Beblavý believes there are two reasons why the additional students can have a negative impact on the quality of education.
“If the quality of the newly-admitted students is low, which is very likely, they will pull down the quality of the study for all since, generally, the quality and preparedness of one’s classmates is an important factor,” he said. “Secondly, if the state doesn’t pay extra for the additional students, the other students will carry the consequences since the quality of the teaching process will deteriorate.”
Quality education and creaky buildings?
To finance the studies of the additional students, the Education Ministry had proposed an increase in expenditures of €38 million for the years 2009-2012 that would cover social allowances or accommodation expenses.
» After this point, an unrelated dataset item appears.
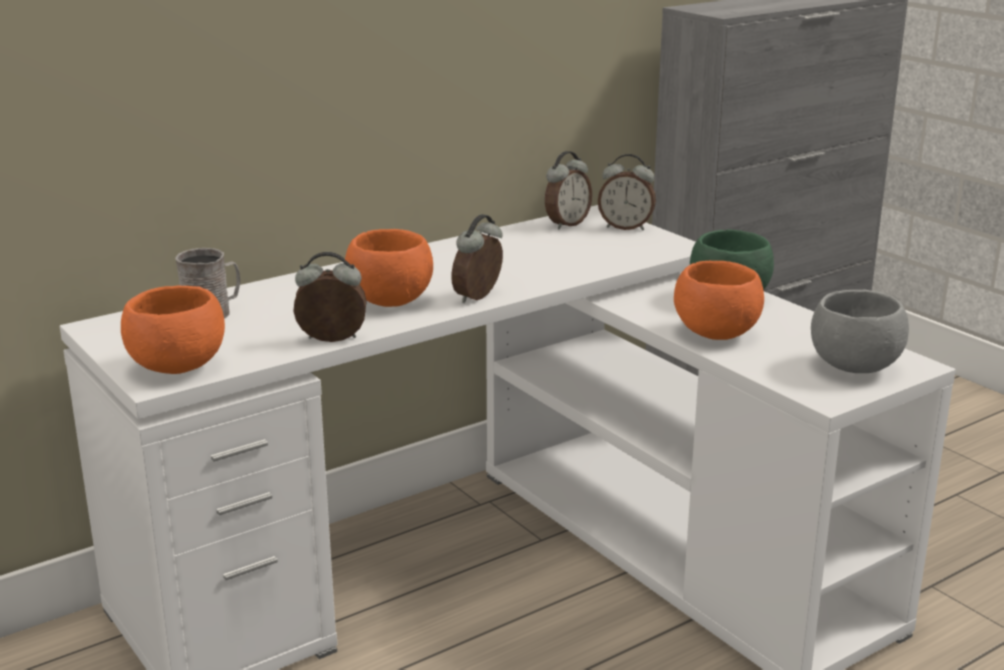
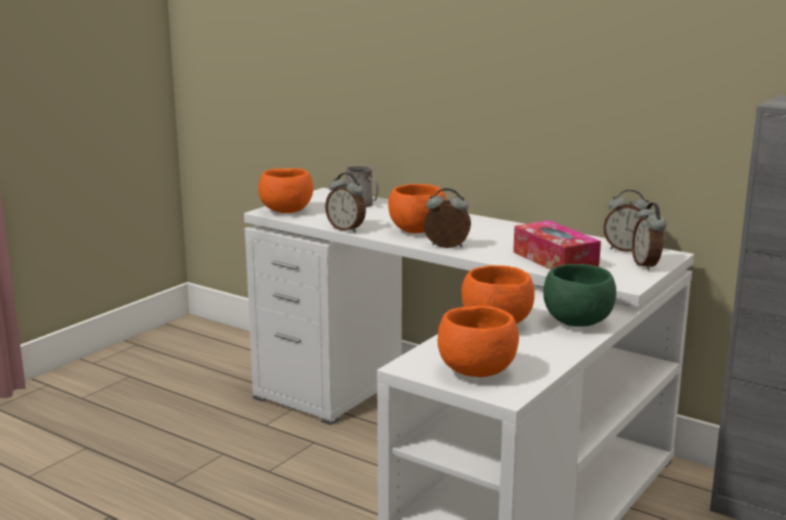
camera: 70 degrees right, 5 degrees down
alarm clock [294,252,367,342] -> alarm clock turned 150 degrees clockwise [325,173,366,233]
grey bowl [811,290,909,373] -> orange bowl [438,306,519,377]
none -> tissue box [513,220,601,270]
However, the Finance Ministry has rejected that, stating that it is beyond the state budget’s capacities. Španková from the Education Ministry said this was a normal comment during the budgeting process and that talks are currently ongoing and the Education Ministry is searching for the appropriate budget category from which it can move funds for this purpose.
“Minister Mikolaj told the media repeatedly that the funds for these students are, or will be made [available],” Španková said, stressing that the necessary funds will be extended to the universities.
Gahér claimed that the rectors will insist that the government fulfil its promise and provide additional funds for the students they have admitted in order to lower the country’s number of registered unemployed.
Mirossay said the additional students will be included in his university’s budget plans for next year and that the university will surely make its ends meet and find the funds to finance the new students’ studies.
“We are used to allocating funds to where it’s most necessary and then missing it elsewhere – after all that’s why we live in creaky buildings,” Mirossay said.
The state budget approved by the government on September 30 for 2010 includes €12.6 million for those universities that responded positively to the call to admit more students. This year, €4.7 million should go for that purpose. The Education Ministry will divide it among the participating universities in the form of state subventions by the end of October 2009, according to the number of students admitted after July 23 and enrolled as of September 24, the SITA newswire reported. In the following two years, in 2011 and 2012, the government plans to spend more than €20 million for this purpose.